The most remarkable part of Sweden's denunciation is that, as a neutral country, Sweden usually outdoes the Finns in the art of saying nothing and remaining noninvolved. For the first time in years, foreign affairs dominated the general debate in parliament because of the Soviet actions.
Sweden's most influential politician, former prime minister Olof Palme, divorced his party from further alliance with the Communist Party, declaring that if the invasion was what Leninism was about, he wanted no part of it. Mr. Palme's Social Democrats had relied on the small Communist Party to give them a parliamentary majority through the latter part of their 44-year governmental reign, which was lost in 1976.
The commander-in-chief of the Swedish armed forces called for a larger number of aircraft and ships as well as better training for military conscripts but denied that the suggestions were directly prompted by the Soviet intervention in Afghanistan.
Nordic leaders have also had plenty of opportunities to consult one another about their strategies. The Danes and Norwegians have conferred, as have the Swedes and Finns in the last few weeks.
Although the security of the Nordic area has never been the reason for the meetings, nor have officials confirmed that the subject was discussed in detail, sources say it was not overlooked.
For if the Soviet move into the small South Asian state has done anything, it has clearly brought home to the Nordic area how vulnerable small nations are, especially ones situated in areas considered strategic to the superpowers.
Scandinavia is a key area because of its proximity to the Soviet naval bases, particularly Murmansk.
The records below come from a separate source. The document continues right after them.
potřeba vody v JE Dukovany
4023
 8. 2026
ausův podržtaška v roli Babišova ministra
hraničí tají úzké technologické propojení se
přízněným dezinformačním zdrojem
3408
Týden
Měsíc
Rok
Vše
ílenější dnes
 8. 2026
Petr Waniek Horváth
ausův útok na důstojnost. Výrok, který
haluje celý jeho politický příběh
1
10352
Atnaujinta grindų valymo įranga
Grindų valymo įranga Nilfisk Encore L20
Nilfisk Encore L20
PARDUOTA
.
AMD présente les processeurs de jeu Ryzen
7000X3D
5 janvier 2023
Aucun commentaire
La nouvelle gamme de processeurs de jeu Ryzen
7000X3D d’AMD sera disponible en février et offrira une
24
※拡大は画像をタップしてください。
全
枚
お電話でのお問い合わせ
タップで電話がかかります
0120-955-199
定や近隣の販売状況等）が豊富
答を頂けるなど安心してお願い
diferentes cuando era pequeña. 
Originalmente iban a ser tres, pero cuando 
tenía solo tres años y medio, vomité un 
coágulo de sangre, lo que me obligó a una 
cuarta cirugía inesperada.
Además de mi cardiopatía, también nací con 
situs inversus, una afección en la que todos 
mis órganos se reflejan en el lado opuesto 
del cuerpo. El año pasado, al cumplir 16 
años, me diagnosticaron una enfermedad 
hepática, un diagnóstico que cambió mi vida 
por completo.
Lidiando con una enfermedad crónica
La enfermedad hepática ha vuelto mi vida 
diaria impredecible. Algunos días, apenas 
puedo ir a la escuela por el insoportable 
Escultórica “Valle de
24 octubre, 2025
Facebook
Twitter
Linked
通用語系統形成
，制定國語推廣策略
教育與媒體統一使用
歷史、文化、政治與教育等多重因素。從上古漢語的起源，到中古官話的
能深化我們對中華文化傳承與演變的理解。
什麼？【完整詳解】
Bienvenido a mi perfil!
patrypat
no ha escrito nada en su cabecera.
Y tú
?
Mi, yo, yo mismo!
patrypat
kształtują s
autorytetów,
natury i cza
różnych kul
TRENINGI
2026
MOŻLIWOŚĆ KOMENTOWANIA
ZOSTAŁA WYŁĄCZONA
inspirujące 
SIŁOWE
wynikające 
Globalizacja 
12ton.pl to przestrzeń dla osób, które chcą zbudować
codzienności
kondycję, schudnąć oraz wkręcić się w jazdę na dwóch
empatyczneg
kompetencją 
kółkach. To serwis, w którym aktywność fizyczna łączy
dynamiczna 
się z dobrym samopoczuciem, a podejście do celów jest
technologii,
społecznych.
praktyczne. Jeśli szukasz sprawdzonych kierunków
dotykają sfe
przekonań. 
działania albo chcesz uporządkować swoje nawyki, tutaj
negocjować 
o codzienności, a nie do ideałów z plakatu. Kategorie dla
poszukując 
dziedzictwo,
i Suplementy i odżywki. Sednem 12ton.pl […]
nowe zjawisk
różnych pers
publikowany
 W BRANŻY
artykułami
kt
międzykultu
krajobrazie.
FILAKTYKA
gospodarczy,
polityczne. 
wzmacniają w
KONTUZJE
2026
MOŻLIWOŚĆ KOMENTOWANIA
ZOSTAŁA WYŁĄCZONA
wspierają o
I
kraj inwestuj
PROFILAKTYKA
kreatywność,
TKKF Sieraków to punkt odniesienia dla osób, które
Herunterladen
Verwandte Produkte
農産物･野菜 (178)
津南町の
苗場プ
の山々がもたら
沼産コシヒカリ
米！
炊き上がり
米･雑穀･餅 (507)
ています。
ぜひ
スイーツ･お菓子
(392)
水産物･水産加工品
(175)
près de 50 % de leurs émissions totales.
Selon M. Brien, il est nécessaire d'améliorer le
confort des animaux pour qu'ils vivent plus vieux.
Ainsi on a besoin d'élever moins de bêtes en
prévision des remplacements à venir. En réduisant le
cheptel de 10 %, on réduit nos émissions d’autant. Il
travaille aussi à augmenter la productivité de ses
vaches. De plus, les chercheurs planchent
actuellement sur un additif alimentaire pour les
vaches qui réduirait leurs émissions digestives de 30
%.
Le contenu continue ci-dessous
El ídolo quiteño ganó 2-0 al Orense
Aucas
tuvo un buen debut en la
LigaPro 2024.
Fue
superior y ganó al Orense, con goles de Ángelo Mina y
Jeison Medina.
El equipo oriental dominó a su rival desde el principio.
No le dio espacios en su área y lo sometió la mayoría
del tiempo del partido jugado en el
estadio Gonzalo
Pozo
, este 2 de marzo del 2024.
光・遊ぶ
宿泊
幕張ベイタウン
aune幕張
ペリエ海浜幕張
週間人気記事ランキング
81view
A naval offensive aimed at Europe or blockading North American supplies to Europe would sail past one or more Nordic countries.
The geography lesson has not gone over the heads of the Finns, Norwegians, Danes, or Swedes.Although neutral Sweden and Finland train their troops to fight any aggressor and practice with weapons pointed east and west, many a Finnish and Swedish conscript admits that they realistically expect to aim east when and if called up.